Her mom, Sandy Shivashankar, was by her side all day, unworried that Kavya’s head would get too big – and not from all the $50 words she’s crammed in from years of spelling bee prep.
“She isn’t even sure that she did something great,” her mother said, chuckling. “She is good. She carries herself so well.”
Kavya likely does know that she’s an ace. But the eighth-grader chose to honor her competition. She has an insider’s understanding that realizes someone else could just as easily be enjoying the fruits of vocabulary victory.
She said that the title comes down to the one word you either have the fortune – or misfortune – to draw.
“There are so many good spellers,” Kavya said. “But there’s always going to be a word you don’t know. You can’t memorize every word. We all supported each other and encouraged each other. We knew we were all against the dictionary and that was the only thing that can get you out.”
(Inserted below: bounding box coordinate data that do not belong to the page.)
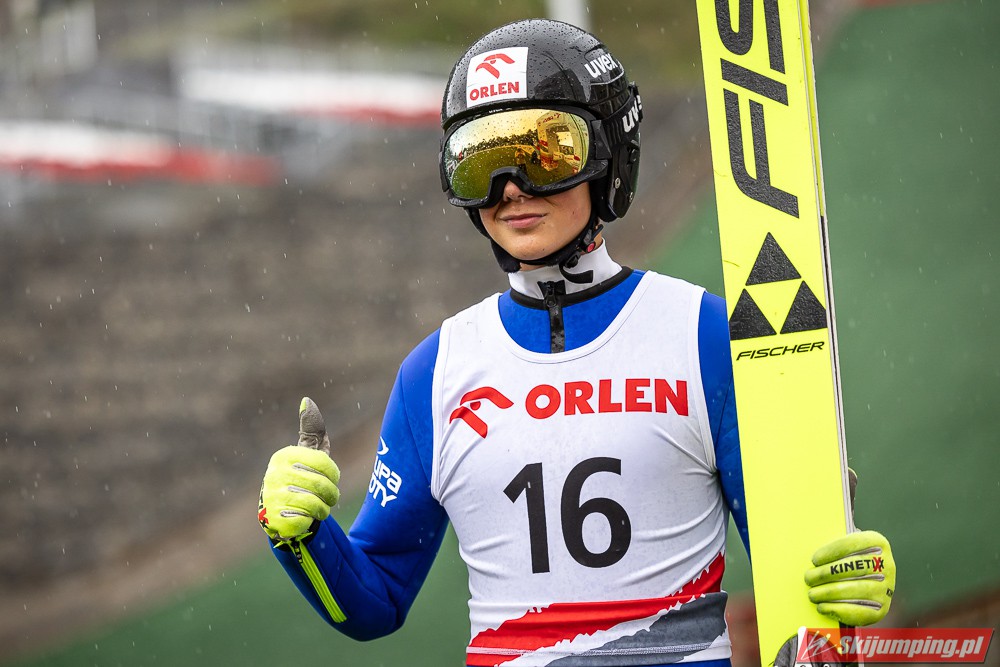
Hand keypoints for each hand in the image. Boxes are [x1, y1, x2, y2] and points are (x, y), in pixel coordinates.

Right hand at [258, 397, 339, 542]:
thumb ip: (312, 430)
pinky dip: (311, 521)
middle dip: (331, 494)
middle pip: (322, 485)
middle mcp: (274, 474)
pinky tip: (305, 518)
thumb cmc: (301, 479)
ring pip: (316, 504)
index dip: (333, 475)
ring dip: (323, 509)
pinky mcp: (273, 519)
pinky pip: (306, 519)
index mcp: (285, 456)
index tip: (329, 478)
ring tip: (317, 508)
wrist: (283, 513)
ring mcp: (271, 497)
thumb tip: (307, 400)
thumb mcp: (308, 454)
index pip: (325, 464)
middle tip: (327, 497)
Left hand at [805, 530, 895, 625]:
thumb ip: (834, 548)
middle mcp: (886, 564)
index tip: (815, 560)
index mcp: (877, 543)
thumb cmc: (849, 560)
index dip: (831, 552)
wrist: (870, 580)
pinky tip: (823, 607)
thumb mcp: (845, 548)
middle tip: (808, 578)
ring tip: (812, 594)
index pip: (853, 544)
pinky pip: (859, 611)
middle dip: (825, 574)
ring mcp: (886, 587)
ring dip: (828, 593)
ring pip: (854, 589)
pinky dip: (838, 609)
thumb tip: (815, 558)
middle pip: (851, 568)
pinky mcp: (882, 608)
But when did it dawn on her that, “Hey, I might actually win this?”
Kavya allowed that when the two other remaining spellers both missed their words in the 15th round, “I was kind of thinking it could happen. But I was just trying to focus because I still needed to spell my word right.”
Words are what Kavya has lived by. But her competitive spelling days are over. Champs are barred from future contests, and she’d be too old, anyway.
She’s counting on her little sister, Vanya, to succumb to the same spelling bee bug so she can help tutor her.
“It would be a really fun thing because then I can bring spelling somehow back into my life,” Kavya said.